French king Henri IV sent an emissary to the Paris home of his superintendent of finances, the Duc de Sully, in 1610 to request his presence at a meeting. On the arrival the messenger was shocked to find Sully taking a bath. The Duc prepared to leave his bath and attend the king but the messenger stalled him, alarmed. “Monsieur, do not quit your bath,” he said. “I fear that the king cares so much for your health,and so depends on it, that if he had known you were in such a situation, he would have come here himself.” With that emissary returned to Henri who, after taking medical advice, decided to reschedule the meeting at Sully’s house. The Duc received a note telling him to greet the king the following day” in your nightshirt, your leggings, your slippers and your nightcap, so that you come to no harm as a result of your recent bath.”
This antipathy to washing had begun with the outbreak of the Black Death in the mid-14th century. Prior to that bathing had been a popular activity, with thousands of Europeans flocking to public baths on a regular basis. The Romans famously loved to bath and despite a hiatus in the early Middle Ages, returning crusaders resurrected the idea of public baths, having experienced them in the east. However,when the plague arrived and begun to decimate populations across the continent, bodily washing was considered by some to be the culprit. It was believed that the disease was spread by water, entering the person through pores in the skin. Baths closed and the dirtiest ever period in the western world begun.
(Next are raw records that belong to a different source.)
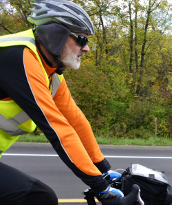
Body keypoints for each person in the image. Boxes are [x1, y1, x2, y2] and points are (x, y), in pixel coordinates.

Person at [0, 0, 124, 204]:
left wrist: (104, 170)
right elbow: (57, 129)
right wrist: (102, 189)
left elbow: (75, 120)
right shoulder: (19, 57)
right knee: (39, 198)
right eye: (82, 40)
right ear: (55, 34)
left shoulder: (49, 71)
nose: (86, 49)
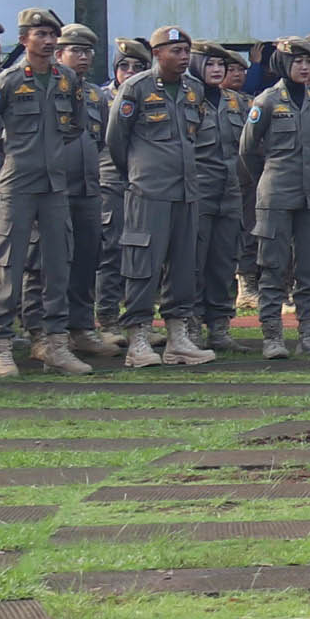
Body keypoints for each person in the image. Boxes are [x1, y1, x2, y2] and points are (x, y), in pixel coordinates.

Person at [0, 10, 94, 374]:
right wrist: (17, 151)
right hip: (17, 183)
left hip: (55, 185)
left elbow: (75, 124)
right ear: (25, 39)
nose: (48, 40)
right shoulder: (8, 81)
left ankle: (53, 342)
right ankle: (2, 345)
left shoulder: (66, 78)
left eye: (53, 34)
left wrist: (51, 152)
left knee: (57, 263)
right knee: (9, 265)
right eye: (40, 33)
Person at [101, 29, 213, 366]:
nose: (183, 57)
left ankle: (178, 338)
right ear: (156, 52)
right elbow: (116, 140)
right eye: (176, 50)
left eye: (187, 51)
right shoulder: (136, 88)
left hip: (185, 190)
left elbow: (195, 135)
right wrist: (137, 173)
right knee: (142, 265)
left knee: (182, 266)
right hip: (148, 191)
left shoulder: (194, 89)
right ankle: (138, 339)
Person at [238, 37, 310, 359]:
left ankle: (309, 335)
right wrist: (267, 181)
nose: (306, 67)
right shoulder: (266, 101)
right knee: (272, 267)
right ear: (283, 64)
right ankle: (272, 337)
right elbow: (248, 150)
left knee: (309, 268)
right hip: (275, 192)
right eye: (298, 62)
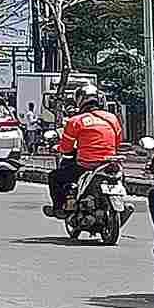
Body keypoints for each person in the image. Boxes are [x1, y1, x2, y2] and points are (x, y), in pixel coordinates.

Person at [45, 84, 123, 213]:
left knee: (54, 177)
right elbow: (118, 142)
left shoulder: (75, 121)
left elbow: (66, 149)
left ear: (80, 101)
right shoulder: (112, 118)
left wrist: (58, 148)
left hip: (86, 164)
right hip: (110, 162)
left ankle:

Health experts began to claim that diseases in general were spread through pores in the skin and that the solution was to plug them with dried sweat. In consequence, Europeans tended to reek. Smell was pretty much the ocean in which everybody was swimming. And it wasn’t just the poor who were dirty – the rich and powerful were equally neglectful of their personal hygiene. Queen Elizabeth I was known to take a bath monthly, while in France Louis XIII hadn’t bathed at all until he was seven. There truly was no social distinction when it came to dirtiness. The king’s body was the most precious body in the kingdom and because the best doctors of the day were telling him to wrap his body in the covering of sweat, to close up his pores, it is likely that the king took fewer baths than some of his subjects.
In the mid-19th century sanitary reformers went through France and tried to teach peasants that they could take more than one bath in their lifetime. But those peasants still believed that if they got into the water that they were going to die. Queen Victoria had no bathroom in Buckingham Palace when she acceded to the throne in 1837, and even as late as 1881, less then four percent of households in the German city of Cologne had one. The British had indoor plumbing more than half a century before the French did, even though the French knew all about it. In around 1830 when someone told the chief water engineer in Paris that in London a third of houses had piped water, he replied that it was a big mistake, it was never going to work.
With improvements of scientific knowledge, the health concerns relating to baths gradually receded and at the same time the benefits to the body of keeping clean were expounded. Florence Nightingale’s medical success were associated with washing her patients and in the American Civil War deaths from disease and injury were reduced the same way. The upper and middle classes took up bathing again and it was resulted in the strong class dividing. Suddenly upper class people noticed that the peasants, farmers and working people smelled differently, and to their mind not good.
These days the vast majority of people living in the west have the opportunity to wash as often as they like, and for many, cleanliness is little short of an obsession. As was in the beginning of 20th century, that was the interest of soap makers, deodorant makers, talcum powder and perfume makers to make us worried about how we smell.